The graphs in my opinion are for the most part unusable. They were most likely done in color and they are black and white and one finds it difficult to read them. Also there are no vertical axes labels so one is always trying to figure which curve is what. Also there are abbreviations for what is on the curve and you have to figure out what he is talking about. Finally the sources for the graphs is totally missing. In summary it appears as if he just took some graphs he had lying around and connected them with words.

On p 19 we have a graph of debt and 10 year yield. The colors are missing and the axes are unlabeled. This problem is pandemic throughout the text and only get worse. The authors seem to have just thrown charts in from the newsletters and this what you get on your computer you have gotten in black and white here.

P 20 is an even worse example where they show the components of debt. This is a critical chart but it fails in black and white.

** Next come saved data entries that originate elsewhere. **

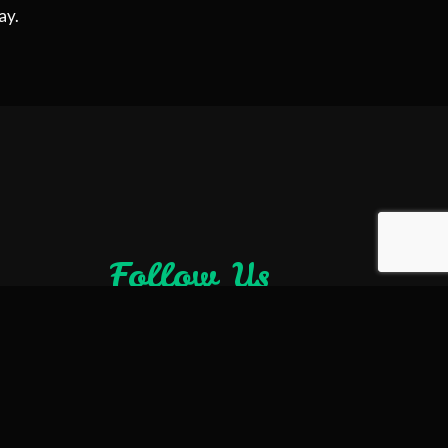
ay.
Follow Us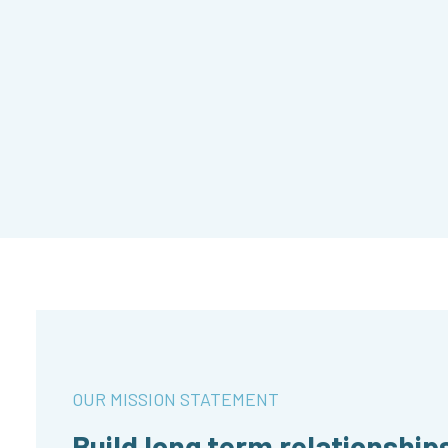
OUR MISSION STATEMENT
Build long term relationship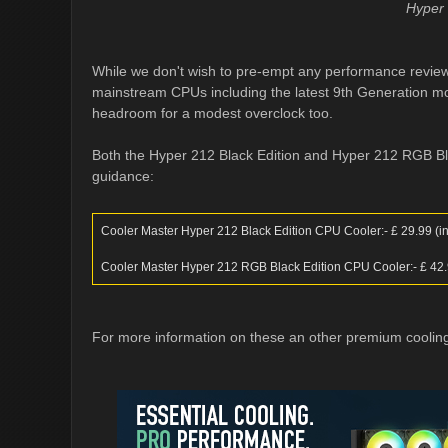
Hyper 
While we don't wish to pre-empt any performance review,
mainstream CPUs including the latest 9th Generation mode
headroom for a modest overclock too.
Both the Hyper 212 Black Edition and Hyper 212 RGB Blac
guidance:
Cooler Master Hyper 212 Black Edition CPU Cooler:- £ 29.99 (inc
Cooler Master Hyper 212 RGB Black Edition CPU Cooler:- £ 42.99
For more information on these an other premium cooling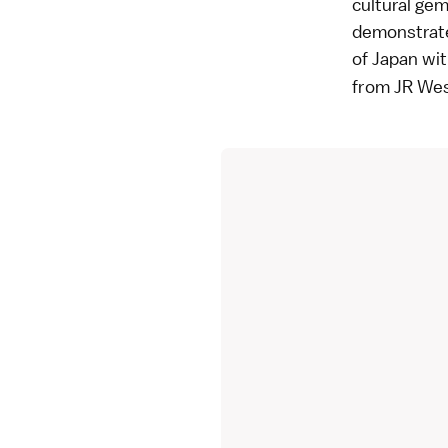
cultural gem
demonstrate
of Japan wit
from JR Wes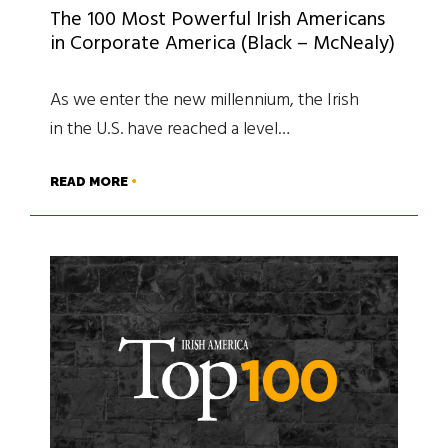
The 100 Most Powerful Irish Americans
in Corporate America (Black – McNealy)
As we enter the new millennium, the Irish
in the U.S. have reached a level…
READ MORE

On pp 288-289 the charts appear to me to be unreadable, they appear to me as if they were copied from a Bloomberg terminal. If the author has a point to make then careful presentations are essential. If we just want to show what appears to be a Bloomberg terminal then fine but so what?

Throughout there should be a stipulation for the basis for each of his assertions, whenever he makes them.

Throughout, this book appears to be a cut and past of "talks" rather than a well though out presentation. In my reading of it it provided no enlightenment but rather just added to the pile of confusion. The author is neither an economist, for that I am glad, nor a financial expert. Thus I wonder who the target market is for the book as well.

Finally there are many times when the author(s) make(s) an assertion that I have asked what basis he has for that assertion. Perhaps it is my academic training as well as legal experience which forces that response. After all this is a general public book not apparently directed at the professional audience.